Je l’ai vécu tout simplement comme un plaisir personnel, comme une découverte. Je n’ai aucune prétention. Mais en même temps, je sais que ce que j’ai réalisé n’appartient à aucune école particulière. Enfin, il me semble. Il appartient aux spécialistes de dire ce que ça représente. Même si dans le fond, je n’y crois pas beaucoup. Ce qui est important pour moi, ce n’est pas d’avoir un lien privilégié avec un mouvement pictural dans le monde ou une époque déterminante de l’évolution des arts plastiques. Ce qui m’intéressait, c’était l’inconnu, et aussi de pouvoir m’exprimer autrement qu’avec les mots.
Pensez-vous que cette nouvelle expérience de peintre a nécessité une certaine audace de votre part?
Non, l’expérience de la peinture s’est imposée à moi.
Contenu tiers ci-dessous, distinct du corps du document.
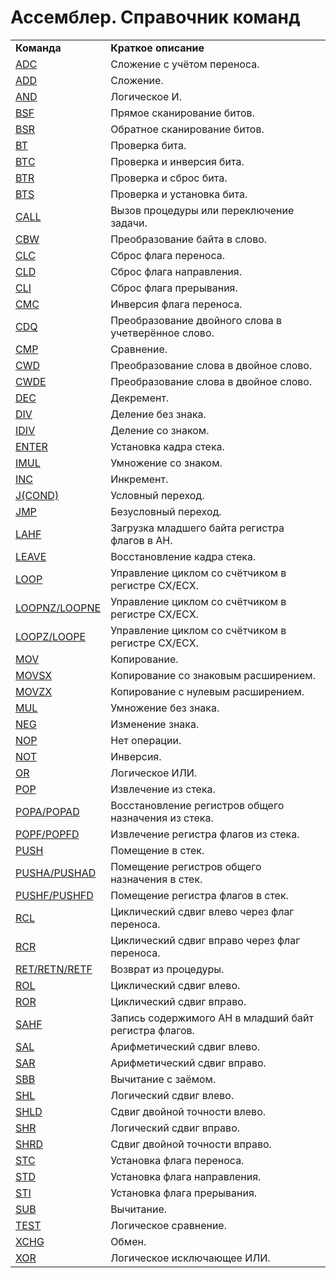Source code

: # Ассемблер. Справочник команд

|   |  |
| :--- | :--- |
| **Команда**  | **Краткое описание**  |
| [ADC](http://asmworld.ru/spravochnik-komand/adc/)  | Сложение с учётом переноса.  |
| [ADD](http://asmworld.ru/spravochnik-komand/add/)  | Сложение.  |
| [AND](http://asmworld.ru/spravochnik-komand/and/)  | Логическое И.  |
| [BSF](http://asmworld.ru/spravochnik-komand/bsf/)  | Прямое сканирование битов.  |
| [BSR](http://asmworld.ru/spravochnik-komand/bsr/)  | Обратное сканирование битов.  |
| [BT](http://asmworld.ru/spravochnik-komand/bt/)  | Проверка бита.  |
| [BTС](http://asmworld.ru/spravochnik-komand/btc/)  | Проверка и инверсия бита.  |
| [BTR](http://asmworld.ru/spravochnik-komand/btr/)  | Проверка и сброс бита.  |
| [BTS](http://asmworld.ru/spravochnik-komand/bts/)  | Проверка и установка бита.  |
| [CALL](http://asmworld.ru/spravochnik-komand/call/)  | Вызов процедуры или переключение задачи.  |
| [CBW](http://asmworld.ru/spravochnik-komand/cbw/)  | Преобразование байта в слово.  |
| [CLC](http://asmworld.ru/spravochnik-komand/clc/)  | Сброс флага переноса.  |
| [CLD](http://asmworld.ru/spravochnik-komand/cld/)  | Сброс флага направления.  |
| [CLI](http://asmworld.ru/spravochnik-komand/cli/)  | Сброс флага прерывания.  |
| [CMC](http://asmworld.ru/spravochnik-komand/cmc/)  | Инверсия флага переноса.  |
| [CDQ](http://asmworld.ru/spravochnik-komand/cwd/)  | Преобразование двойного слова в учетверённое слово.  |
| [CMP](http://asmworld.ru/spravochnik-komand/cmp/)  | Сравнение.  |
| [CWD](http://asmworld.ru/spravochnik-komand/cwd/)  | Преобразование слова в двойное слово.  |
| [CWDE](http://asmworld.ru/spravochnik-komand/cbw/)  | Преобразование слова в двойное слово.  |
| [DEC](http://asmworld.ru/spravochnik-komand/dec/)  | Декремент.  |
| [DIV](http://asmworld.ru/spravochnik-komand/div/)  | Деление без знака.  |
| [IDIV](http://asmworld.ru/spravochnik-komand/idiv/)  | Деление со знаком.  |
| [ENTER](http://asmworld.ru/spravochnik-komand/enter/)  | Установка кадра стека.  |
| [IMUL](http://asmworld.ru/spravochnik-komand/imul/)  | Умножение со знаком.  |
| [INC](http://asmworld.ru/spravochnik-komand/inc/)  | Инкремент.  |
| [J\(COND\)](http://asmworld.ru/spravochnik-komand/jcond/)  | Условный переход.  |
| [JMP](http://asmworld.ru/spravochnik-komand/jmp/)  | Безусловный переход.  |
| [LAHF](http://asmworld.ru/spravochnik-komand/lahf/)  | Загрузка младшего байта регистра флагов в AH.  |
| [LEAVE](http://asmworld.ru/spravochnik-komand/leave/)  | Восстановление кадра стека.  |
| [LOOP](http://asmworld.ru/spravochnik-komand/loop/)  | Управление циклом со счётчиком в регистре CX/ECX.  |
| [LOOPNZ/LOOPNE](http://asmworld.ru/spravochnik-komand/loopnz/)  | Управление циклом со счётчиком в регистре CX/ECX.  |
| [LOOPZ/LOOPE](http://asmworld.ru/spravochnik-komand/loopz/)  | Управление циклом со счётчиком в регистре CX/ECX.  |
| [MOV](http://asmworld.ru/spravochnik-komand/mov/)  | Копирование.  |
| [MOVSX](http://asmworld.ru/spravochnik-komand/movsx/)  | Копирование со знаковым расширением.  |
| [MOVZX](http://asmworld.ru/spravochnik-komand/movzx/)  | Копирование с нулевым расширением.  |
| [MUL](http://asmworld.ru/spravochnik-komand/mul/)  | Умножение без знака.  |
| [NEG](http://asmworld.ru/spravochnik-komand/neg/)  | Изменение знака.  |
| [NOP](http://asmworld.ru/spravochnik-komand/nop/)  | Нет операции.  |
| [NOT](http://asmworld.ru/spravochnik-komand/not/)  | Инверсия.  |
| [OR](http://asmworld.ru/spravochnik-komand/or/)  | Логическое ИЛИ.  |
| [POP](http://asmworld.ru/spravochnik-komand/pop/)  | Извлечение из стека.  |
| [POPA/POPAD](http://asmworld.ru/spravochnik-komand/popa/)  | Восстановление регистров общего назначения из стека.  |
| [POPF/POPFD](http://asmworld.ru/spravochnik-komand/popf/)  | Извлечение регистра флагов из стека.  |
| [PUSH](http://asmworld.ru/spravochnik-komand/push/)  | Помещение в стек.  |
| [PUSHA/PUSHAD](http://asmworld.ru/spravochnik-komand/pusha/)  | Помещение регистров общего назначения в стек.  |
| [PUSHF/PUSHFD](http://asmworld.ru/spravochnik-komand/pushf/)  | Помещение регистра флагов в стек.  |
| [RCL](http://asmworld.ru/spravochnik-komand/rcl/)  | Циклический сдвиг влево через флаг переноса.  |
| [RCR](http://asmworld.ru/spravochnik-komand/rcr/)  | Циклический сдвиг вправо через флаг переноса.  |
| [RET/RETN/RETF](http://asmworld.ru/spravochnik-komand/ret/)  | Возврат из процедуры.  |
| [ROL](http://asmworld.ru/spravochnik-komand/rol/)  | Циклический сдвиг влево.  |
| [ROR](http://asmworld.ru/spravochnik-komand/ror/)  | Циклический сдвиг вправо.  |
| [SAHF](http://asmworld.ru/spravochnik-komand/sahf/)  | Запись содержимого AH в младший байт регистра флагов.  |
| [SAL](http://asmworld.ru/spravochnik-komand/shl/)  | Арифметический сдвиг влево.  |
| [SAR](http://asmworld.ru/spravochnik-komand/sar/)  | Арифметический сдвиг вправо.  |
| [SBB](http://asmworld.ru/spravochnik-komand/sbb/)  | Вычитание с заёмом.  |
| [SHL](http://asmworld.ru/spravochnik-komand/shl/)  | Логический сдвиг влево.  |
| [SHLD](http://asmworld.ru/spravochnik-komand/shld/)  | Сдвиг двойной точности влево.  |
| [SHR](http://asmworld.ru/spravochnik-komand/shr/)  | Логический сдвиг вправо.  |
| [SHRD](http://asmworld.ru/spravochnik-komand/shrd/)  | Сдвиг двойной точности вправо.  |
| [STC](http://asmworld.ru/spravochnik-komand/stc/)  | Установка флага переноса.  |
| [STD](http://asmworld.ru/spravochnik-komand/std/)  | Установка флага направления.  |
| [STI](http://asmworld.ru/spravochnik-komand/sti/)  | Установка флага прерывания.  |
| [SUB](http://asmworld.ru/spravochnik-komand/sub/)  | Вычитание.  |
| [TEST](http://asmworld.ru/spravochnik-komand/test/)  | Логическое сравнение.  |
| [XCHG](http://asmworld.ru/spravochnik-komand/xchg/)  | Обмен.  |
| [XOR](http://asmworld.ru/spravochnik-komand/xor/)  | Логическое исключающее ИЛИ.  |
C’est vraiment inconscient. Je n’ai pas choisi, ça s’est fait tout seul. La peinture s’est emparée de moi, et on ne voit dans cette exposition qu’une petite partie de cette expérience.
Quelle continuité souhaitez-vous donner à cette nouvelle aventure?
Lorsque j’ai commencé à peindre, j’avais la chance d’être à Rabat, d’avoir une maison assez spacieuse, et un lieu dédié où j’ai beaucoup travaillé. J’avais donc beaucoup peint à cette époque-là. Malheureusement, depuis, j’ai dû quitter cette maison. Aujourd’hui, je peins dans la cuisine dans mon appartement en banlieue parisienne. Ce n’est pas la même chose.